We have now received the following explanation from the data centre surrounding the circumstances of Sundays power failure. As expected, there was little the data centre could have done to prevent/for see this occurrence and we are now satisfied that the problem has been fully resolved.
We began investigation on Sunday, working with our suppliers to find the cause of the outage. The initial investigations appeared to have identified a phase detection relay which may have failed in the generator auto-changeover panel. This could have caused the panel to think there was a mains power failure when in fact there had not been.
The UPS systems worked as expected without fault, however due to the mains being forced off by the potentially failed relay, and power from the generators also locked out, the UPS batteries fully discharged after 15 minutes resulting in a critical power failure.

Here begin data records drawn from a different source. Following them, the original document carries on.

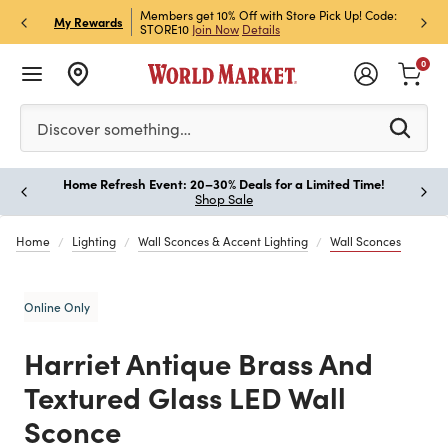
et Rewards & Get 15% Off
Members get 10% Off with Store Pick Up! Code:
Sign U
P
My Rewards
STORE10
Join Now
Details
Off!
L
0
Please enter at least 3 characters to see search suggestion
Discover something…
Home Refresh Event: 20–30% Deals for a Limited Time!
Paus
Shop Sale
Home
Lighting
Wall Sconces & Accent Lighting
Wall Sconces
Online Only
Harriet Antique Brass And
Textured Glass LED Wall
Sconce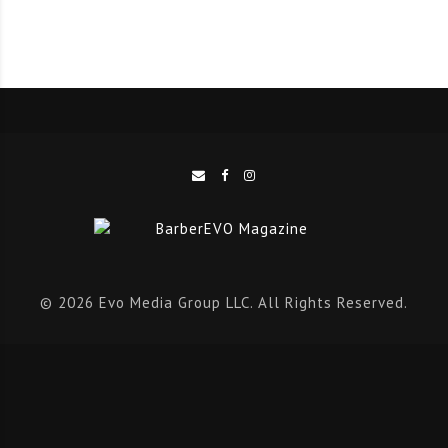
opening, the appointment is automatically offered by
text to clients on your waitlist. Before you’ve had time
to think about the lost revenue, the schedule is full
again.
The modern professional is no longer just managing
appointments. They’re building a brand, cultivating
client relationships, and creating a business designed
to grow. The most successful professionals are
leveraging technology that works quietly in the
© 2026 Evo Media Group LLC. All Rights Reserved.
background while they focus on delivering exceptional
service.
That’s the philosophy behind
ChairPro Studio
. Beyond
online booking, the platform combines waitlist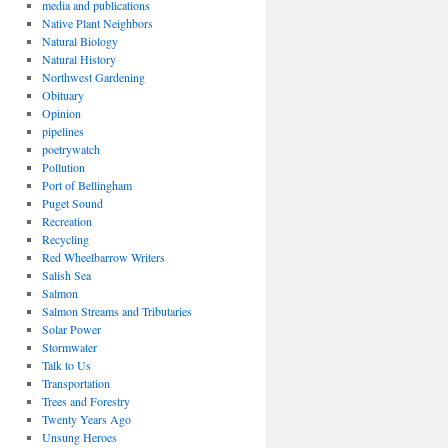
media and publications
Native Plant Neighbors
Natural Biology
Natural History
Northwest Gardening
Obituary
Opinion
pipelines
poetrywatch
Pollution
Port of Bellingham
Puget Sound
Recreation
Recycling
Red Wheelbarrow Writers
Salish Sea
Salmon
Salmon Streams and Tributaries
Solar Power
Stormwater
Talk to Us
Transportation
Trees and Forestry
Twenty Years Ago
Unsung Heroes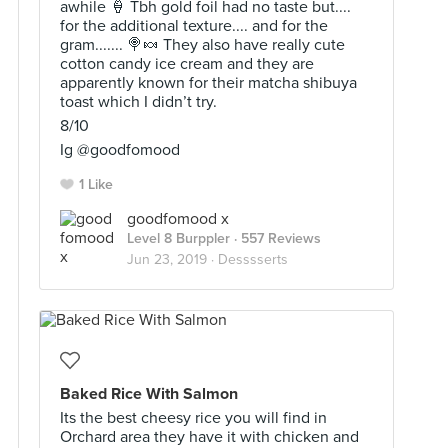
awhile 🍦 Tbh gold foil had no taste but....
for the additional texture.... and for the
gram....... 🍭🍬 They also have really cute
cotton candy ice cream and they are
apparently known for their matcha shibuya
toast which I didn’t try.
8/10
Ig @goodfomood
1 Like
goodfomood x
Level 8 Burppler
· 557 Reviews
Jun 23, 2019 ·
Desssserts
Baked Rice With Salmon
Its the best cheesy rice you will find in
Orchard area they have it with chicken and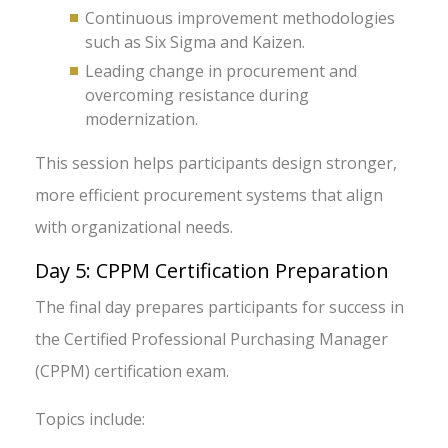
Continuous improvement methodologies
such as Six Sigma and Kaizen.
Leading change in procurement and
overcoming resistance during
modernization.
This session helps participants design stronger,
more efficient procurement systems that align
with organizational needs.
Day 5: CPPM Certification Preparation
The final day prepares participants for success in
the Certified Professional Purchasing Manager
(CPPM) certification exam.
Topics include: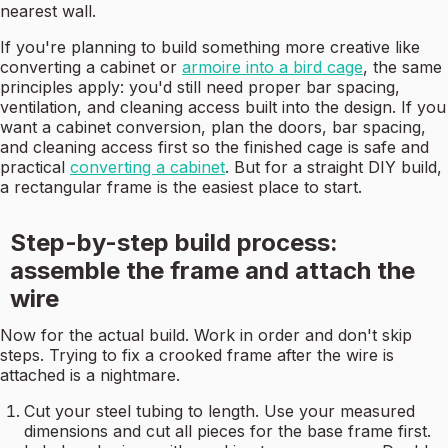
nearest wall.
If you're planning to build something more creative like
converting a cabinet or
armoire into a bird cage
, the same
principles apply: you'd still need proper bar spacing,
ventilation, and cleaning access built into the design. If you
want a cabinet conversion, plan the doors, bar spacing,
and cleaning access first so the finished cage is safe and
practical
converting a cabinet
. But for a straight DIY build,
a rectangular frame is the easiest place to start.
Step-by-step build process:
assemble the frame and attach the
wire
Now for the actual build. Work in order and don't skip
steps. Trying to fix a crooked frame after the wire is
attached is a nightmare.
Cut your steel tubing to length. Use your measured
dimensions and cut all pieces for the base frame first.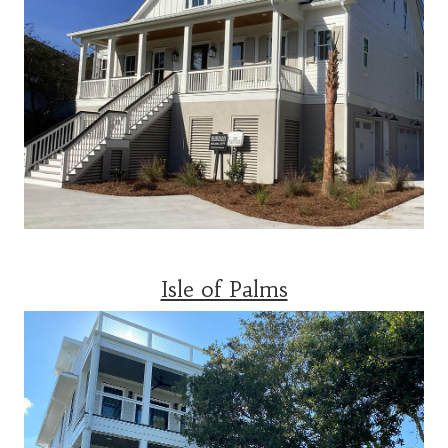
Isle of Palms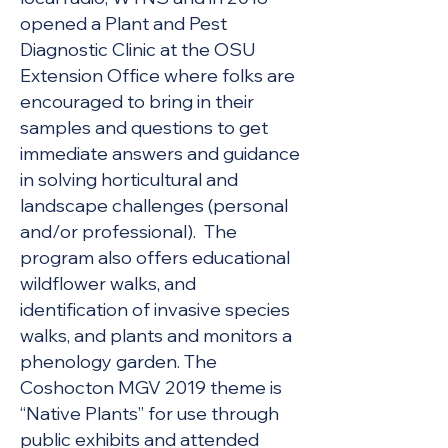
opened a Plant and Pest
Diagnostic Clinic at the OSU
Extension Office where folks are
encouraged to bring in their
samples and questions to get
immediate answers and guidance
in solving horticultural and
landscape challenges (personal
and/or professional). The
program also offers educational
wildflower walks, and
identification of invasive species
walks, and plants and monitors a
phenology garden. The
Coshocton MGV 2019 theme is
“Native Plants” for use through
public exhibits and attended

Engineers went to collect a new relay, along with other spares that maybe needed from the manufactures in North Yorkshire, and arrived back on the early hours of Monday morning.

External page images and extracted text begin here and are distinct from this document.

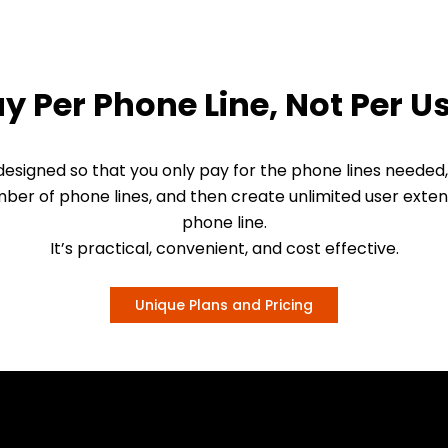
y Per Phone Line, Not Per U
esigned so that you only pay for the phone lines needed,
ber of phone lines, and then create unlimited user exten
phone line.
It’s practical, convenient, and cost effective.
Unique Plans and Pricing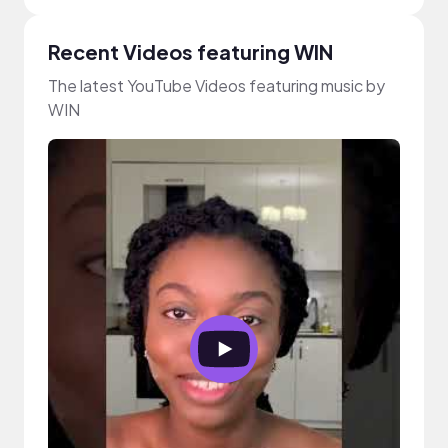
Recent Videos featuring WIN
The latest YouTube Videos featuring music by
WIN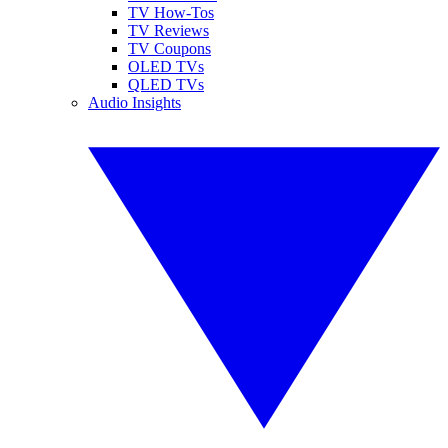
TV How-Tos
TV Reviews
TV Coupons
OLED TVs
QLED TVs
Audio Insights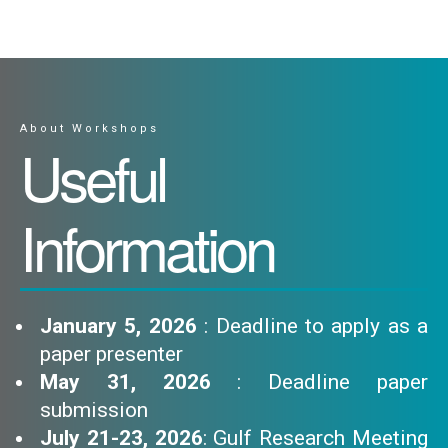
About Workshops
Useful
Information
January 5, 2026
: Deadline to apply as a
paper presenter
May 31, 2026
: Deadline paper
submission
July 21-23, 2026
: Gulf Research Meeting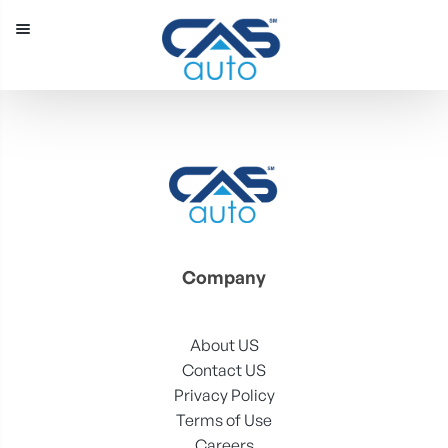
Menu
Our Inventory
Special Vehicles
Diplomatic Solutions
Register
Sign In
Company
About US
Contact US
Privacy Policy
Terms of Use
Careers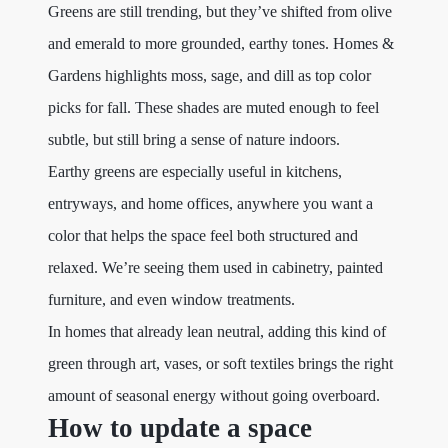
Greens are still trending, but they’ve shifted from olive
and emerald to more grounded, earthy tones. Homes &
Gardens highlights moss, sage, and dill as top color
picks for fall. These shades are muted enough to feel
subtle, but still bring a sense of nature indoors.
Earthy greens are especially useful in kitchens,
entryways, and home offices, anywhere you want a
color that helps the space feel both structured and
relaxed. We’re seeing them used in cabinetry, painted
furniture, and even window treatments.
In homes that already lean neutral, adding this kind of
green through art, vases, or soft textiles brings the right
amount of seasonal energy without going overboard.
How to update a space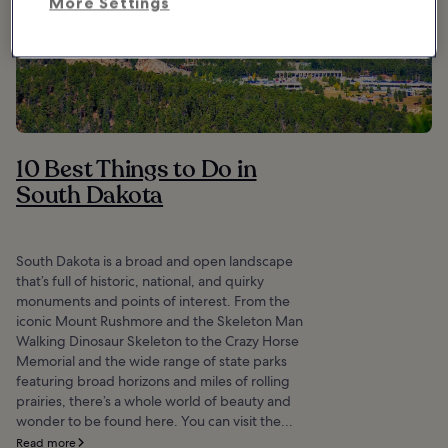
More Settings
10 Best Things to Do in
South Dakota
South Dakota is a broad and open landscape
that’s full of historic, national, and quirky
monuments and points of interest. From the
iconic Mount Rushmore and the Skeleton Man
Walking Dinosaur Skeleton to the Crazy Horse
Memorial and the wide range of state parks
featuring broad horizons and miles of rolling
prairies, there’s a whole world of beauty and
wonder to be found here. You can visit the...
Read more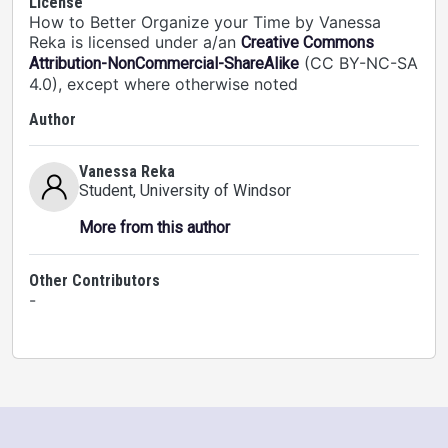
License
How to Better Organize your Time by Vanessa
Reka is licensed under a/an
Creative Commons
(CC BY-NC-SA
Attribution-NonCommercial-ShareAlike
4.0), except where otherwise noted
Author
Vanessa Reka
Student
, University of Windsor
More from this author
Other Contributors
-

We also took the step to manually disable the mains auto changeover system in order to avoid any potential further mains cuts. In the event of a real power outage on site we would operate the generator changeover procedure manually using onsite staff.

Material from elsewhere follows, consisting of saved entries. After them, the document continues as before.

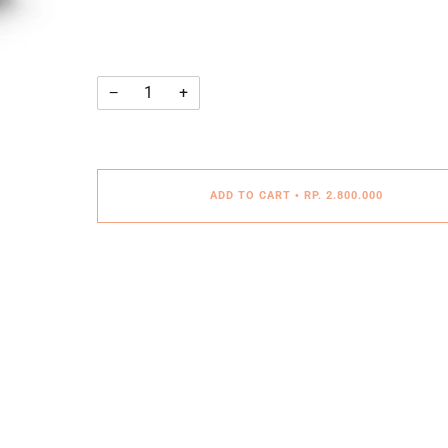
−
+
ADD TO CART
•
RP. 2.800.000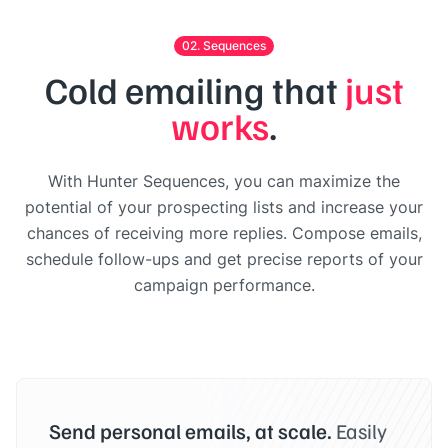
02. Sequences
Cold emailing that
just
works
.
With Hunter Sequences, you can maximize the
potential of your prospecting lists and increase your
chances of receiving more replies. Compose emails,
schedule follow-ups and get precise reports of your
campaign performance.
Send personal emails, at scale.
Easily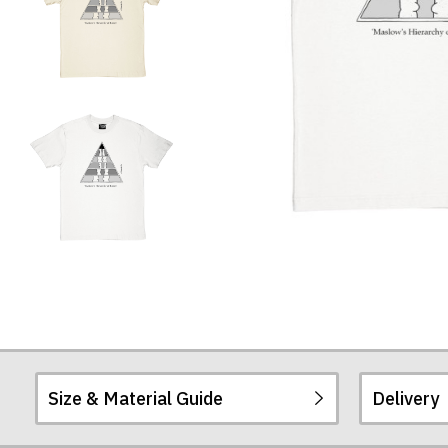
Size & Material Guide
Delivery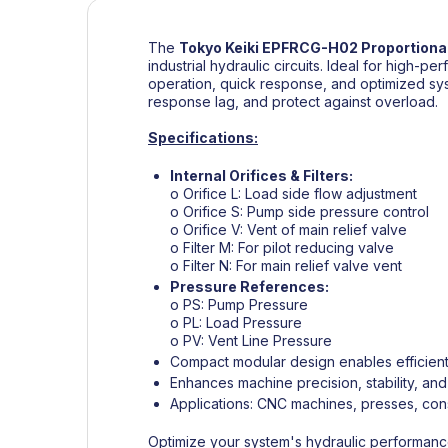
The
Tokyo Keiki
EPFRCG-H02 Proportional
industrial hydraulic circuits. Ideal for high-
operation, quick response, and optimized system
response lag, and protect against overload.
Specifications:
Internal Orifices & Filters:
o Orifice L: Load side flow adjustment
o Orifice S: Pump side pressure control
o Orifice V: Vent of main relief valve
o Filter M: For pilot reducing valve
o Filter N: For main relief valve vent
Pressure References:
o PS: Pump Pressure
o PL: Load Pressure
o PV: Vent Line Pressure
Compact modular design enables efficient 
Enhances machine precision, stability, an
Applications: CNC machines, presses, cons
Optimize your system's hydraulic performance 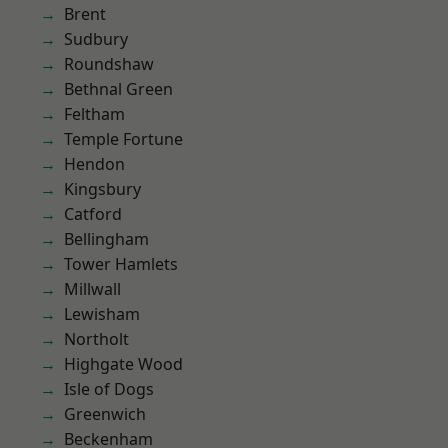
Brent
Sudbury
Roundshaw
Bethnal Green
Feltham
Temple Fortune
Hendon
Kingsbury
Catford
Bellingham
Tower Hamlets
Millwall
Lewisham
Northolt
Highgate Wood
Isle of Dogs
Greenwich
Beckenham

On Monday, the switch panel vendor was on site this morning and conducted several tests of the board. A decision has been taken to replace the Phase Failure Relay (PFR) for a new one.
We then completed six mains failure tests over the next 48 hours, in order to fully test the systems that have been replaced to ensure a full switch over to generator takes place in the event of a real power cut.
Today, we have collated the information so far to provider a fuller description of events. At 4.43am on Sunday morning the building lost mains power. The building suffered a power failure which caused the automatic systems to start the generator, which ran as expected. The system is then design to switch off the Air Circuit Breaker (ACB) to the mains feed, and close the ACB to the generator, thus supplying the UPS with generator power. This worked as expected and the generator took the load. Approximately 2 minutes later, the power cut ended, and power was restored switching down the generator and operating the ACB’s to switch back to mains, which all worked as planned.
Shortly after this there was a further power cut, which re-started the above sequence, in that the generator started (successfully), the mains ACB opened (successfully) and the signal was sent to close the generator ACB. This signal was sent to the ACB, however the ACB failed to close, thus meaning that the generator could not supply the UPS with power during the power cut. The UPS worked as expected and took the load. During this time the mains came back on. The ACBs have a physical and electrical interlocking system, which prevents both ACBs from being operated at the same time, thus preventing the possibility of both mains and generators feeding the load, which would result in a severe failure. Because the signals were sent to the generator ACB to close, but it never did, the interlocking systems got into a state of deadlock, where they were both stuck in an ‘open’ position, thus leaving the UPS with no feed, resulting in the batteries draining down after 15 minutes, and the system loosing the critical load.
Work started Sunday and continued on Monday to look at the electrical circuitry that controls the electrical side of the interlocks, as well as the mains phase failure relay, which detects a mains failure. This was tested as OK, however it was decided to replace critical parts with new spares to rule out any issues. After this was completed, we conducted a mains failure test which failed in the same way it did on Sunday morning. We restored mains manually at this point.
Work then commenced to look at a possible failure of the manual interlock system, which could cause the same issue. Work continued to check and replace certain parts of this system before we re-ran a mains failure situation. This test passed and the system worked as expected. We then decided to re-run the test, to ensure the issue had been fixed. The next generator test was completed, however the test failed with the same result as the first failure. Mains was again restored manually.
Due to all electrical circuitry testing and operating OK, and all manual interlocks working OK, the board vendor then started to look at a possible fault with the generator ACB. Firing pins in the ACB were tested and passed, which led the board manufacturer to suspect there was an intermittent issue with the generator ACB. This ACB is manufactured by APC/Schneider Electric/Merlin Gerin (now all the same company). As this ACB is under warranty our board vendor did not want to strip the ACB and look for issues, preferring that Merlin Gerin engineers look at this component directly.
Merlin Gerin were contacted on Monday night, and provided telephone support to the board vendors, however this was un-successful. Merlin Gerin have now agreed that an emergency support engineer needs to look at the unit in situ with the hope of swapping the failed component and re-testing. A Merlin Gerin emergency support engineer is currently on site with the required spares. Representatives from both the UPS manufacture and the control board vendor are also on site.
After the fifth mains failure test we believe Merlin Gerin have now identified the issue with the ACB. The suspected faulty component was replaced, and then there were a further three mains failure tests to validate the correct operation. The further tests have been successful and not exhibited the problematic behaviour previously identified.